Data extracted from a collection
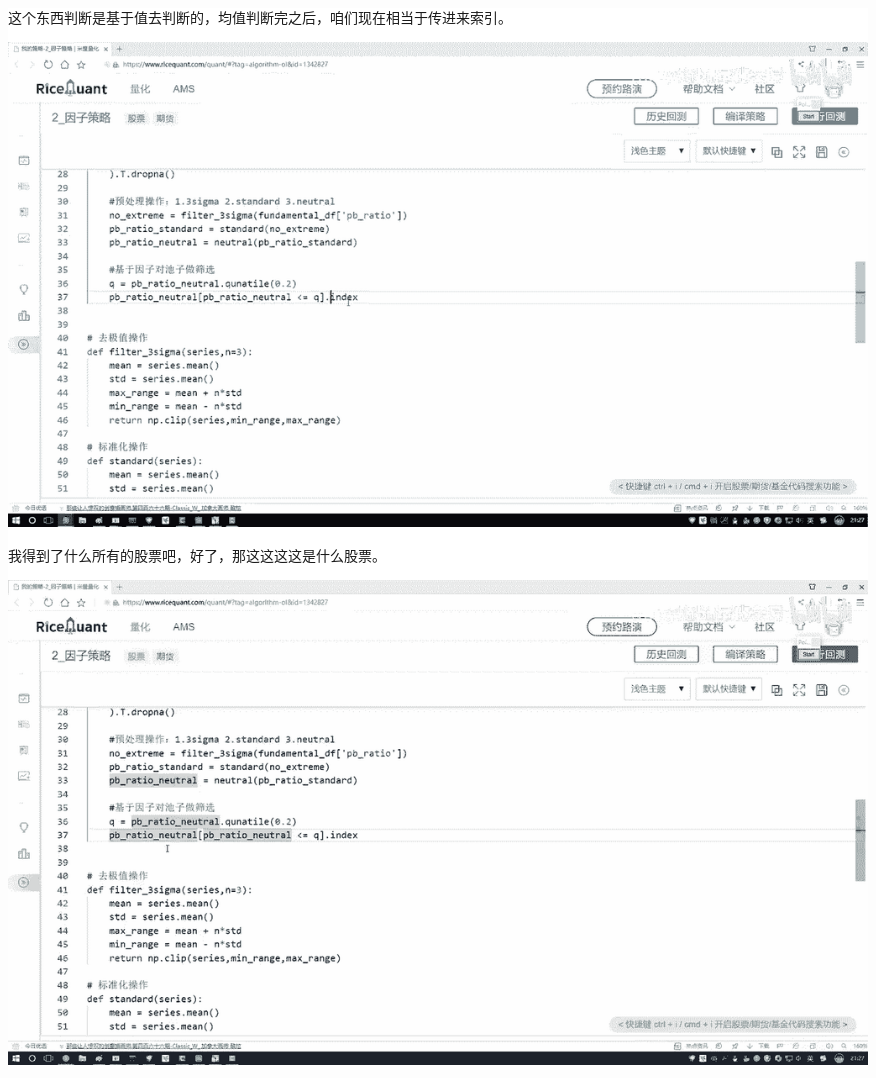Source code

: 这个东西判断是基于值去判断的，均值判断完之后，咱们现在相当于传进来索引。

![](img/bf330b6b6a36ad81d46741d67994cc30_88.png)

我得到了什么所有的股票吧，好了，那这这这这是什么股票。

![](img/bf330b6b6a36ad81d46741d67994cc30_90.png)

Work request => Set down each entry above word for word, without its pictures.

Exercise response =>
Source code

: 这个东西判断是基于值去判断的，均值判断完之后，咱们现在相当于传进来索引。

![](img/bf330b6b6a36ad81d46741d67994cc30_88.png)

我得到了什么所有的股票吧，好了，那这这这这是什么股票。

![](img/bf330b6b6a36ad81d46741d67994cc30_90.png)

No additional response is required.